§ WORK TO BE COMPLETED:
From the line that contains "con specie diverse" to the end of the records below, copy every line exactly. Both the first and last of these lines count.

§ EXERCISE DATA:

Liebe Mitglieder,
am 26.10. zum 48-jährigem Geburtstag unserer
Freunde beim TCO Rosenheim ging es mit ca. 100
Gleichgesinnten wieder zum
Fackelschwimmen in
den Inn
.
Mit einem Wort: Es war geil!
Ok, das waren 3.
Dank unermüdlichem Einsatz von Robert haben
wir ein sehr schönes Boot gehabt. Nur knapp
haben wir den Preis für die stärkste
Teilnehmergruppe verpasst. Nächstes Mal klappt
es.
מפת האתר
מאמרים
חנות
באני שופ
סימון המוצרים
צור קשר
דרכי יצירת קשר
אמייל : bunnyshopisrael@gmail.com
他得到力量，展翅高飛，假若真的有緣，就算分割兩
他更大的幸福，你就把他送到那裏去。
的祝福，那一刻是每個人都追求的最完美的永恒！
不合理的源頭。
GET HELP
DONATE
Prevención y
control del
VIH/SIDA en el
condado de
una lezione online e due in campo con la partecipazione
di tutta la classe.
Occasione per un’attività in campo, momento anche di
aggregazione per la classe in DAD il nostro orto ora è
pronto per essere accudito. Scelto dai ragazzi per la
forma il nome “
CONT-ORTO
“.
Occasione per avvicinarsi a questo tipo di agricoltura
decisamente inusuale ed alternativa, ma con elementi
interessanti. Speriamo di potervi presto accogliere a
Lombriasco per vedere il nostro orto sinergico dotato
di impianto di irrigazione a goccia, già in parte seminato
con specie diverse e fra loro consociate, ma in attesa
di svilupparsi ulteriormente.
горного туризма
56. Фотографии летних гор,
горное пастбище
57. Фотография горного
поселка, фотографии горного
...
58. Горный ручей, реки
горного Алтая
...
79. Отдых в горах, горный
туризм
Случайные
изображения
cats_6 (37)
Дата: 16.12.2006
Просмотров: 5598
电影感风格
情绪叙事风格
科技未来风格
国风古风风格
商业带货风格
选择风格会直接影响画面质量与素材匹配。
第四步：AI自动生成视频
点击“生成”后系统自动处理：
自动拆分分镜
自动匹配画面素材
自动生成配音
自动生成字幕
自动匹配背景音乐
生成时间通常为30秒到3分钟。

§ SOLUTION TO THIS TASK:
con specie diverse e fra loro consociate, ma in attesa
di svilupparsi ulteriormente.
горного туризма
56. Фотографии летних гор,
горное пастбище
57. Фотография горного
поселка, фотографии горного
...
58. Горный ручей, реки
горного Алтая
...
79. Отдых в горах, горный
туризм
Случайные
изображения
cats_6 (37)
Дата: 16.12.2006
Просмотров: 5598
电影感风格
情绪叙事风格
科技未来风格
国风古风风格
商业带货风格
选择风格会直接影响画面质量与素材匹配。
第四步：AI自动生成视频
点击“生成”后系统自动处理：
自动拆分分镜
自动匹配画面素材
自动生成配音
自动生成字幕
自动匹配背景音乐
生成时间通常为30秒到3分钟。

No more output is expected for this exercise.